Нет, может быть, если бы Диана в тот момент хотя бы крикнула ей что-то, скомандовала бы что-нибудь, это ещё и могло бы вывести Руби из ступора, но Диана лишь торопливо отпихнула её себе за спину, как только этот лохматый как медведь тип в бейсболке, который был с ножом, шагнул к ним обеим ближе. А в следующие пару мгновений произошло так много всего разом, что Руби оказалась в состоянии только неподвижно стоять, зажимая себе ладонью рот и не в силах отвернуться.
Потому что это всё абсолютно не походило на драку.
То есть не то чтобы Руби видела в своей жизни так уж много драк, но по крайней мере в фильмах их точно всегда показывали по-другому.

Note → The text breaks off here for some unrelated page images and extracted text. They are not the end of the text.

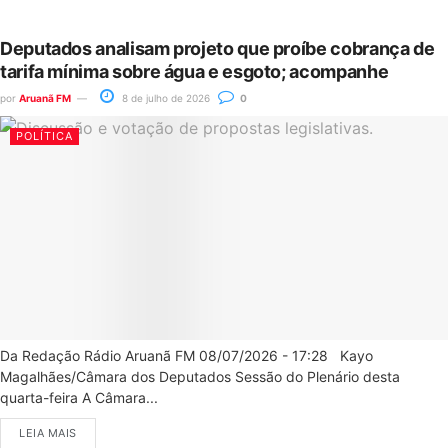
Deputados analisam projeto que proíbe cobrança de
tarifa mínima sobre água e esgoto; acompanhe
por
Aruanã FM
8 de julho de 2026
0
POLÍTICA
Da Redação Rádio Aruanã FM 08/07/2026 - 17:28 Kayo
Magalhães/Câmara dos Deputados Sessão do Plenário desta
quarta-feira A Câmara...
LEIA MAIS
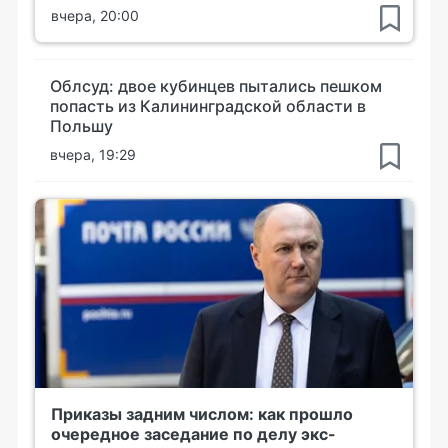
вчера, 20:00
Облсуд: двое кубинцев пытались пешком
попасть из Калининградской области в
Польшу
вчера, 19:29
Приказы задним числом: как прошло
очередное заседание по делу экс-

Диана и Алекс начали двигаться очень-очень быстро, как-то совершенно неправдоподобно быстро. А может быть, это просто в глазах у Руби на какое-то время помутилось – она сначала почти ничего не могла толком разглядеть в сумерках, поняла только, что Алекс одного за другим опрокидывает своих противников на землю, а потом этот лохматый выронил свой нож, шарахаясь прочь, а ещё один, наголо бритый, замахнулся на Диану сзади, и та небрежно, не оборачиваясь, вроде бы перехватила его руку, отчего тот почему-то вскрикнул, как от удара…
Но Руби могла поклясться, что не видела вообще ни одного удара.
И вот тогда она наконец заметила, как улепётывает, с дребезгом опрокинув что-то, та самая растрёпанная рыжая девчонка, и эта картинка, а может быть, дробный стук каблучков по тротуару будто разбили вокруг Руби невидимую стеклянную клетку, выдёргивая её из липких паутинных лап дурностного оцепенения.
И она сорвалась было следом – так, наверное, какие-нибудь антилопы кидаются за старшим в стаде, первым подавшим остальным знак удирать…
Руби сперва даже не поняла, что произошло, когда чужая пятерня сгребла её сзади за шкирку; девушка изо всех сил рванулась прочь, но у неё ничего не вышло, и тогда она в отчаянии обернулась и увидела над собой в полумраке страшную щетинистую физиономию с плагом-монеткой в левом ухе, и эта монетка вдруг мигнула пронзительным розоватым светом:
– А вот я сейчас вашу подружку… – у самого горла Руби блеснули острые треугольные лезвия, выстрелившие из закреплённого у того на запястье кастета.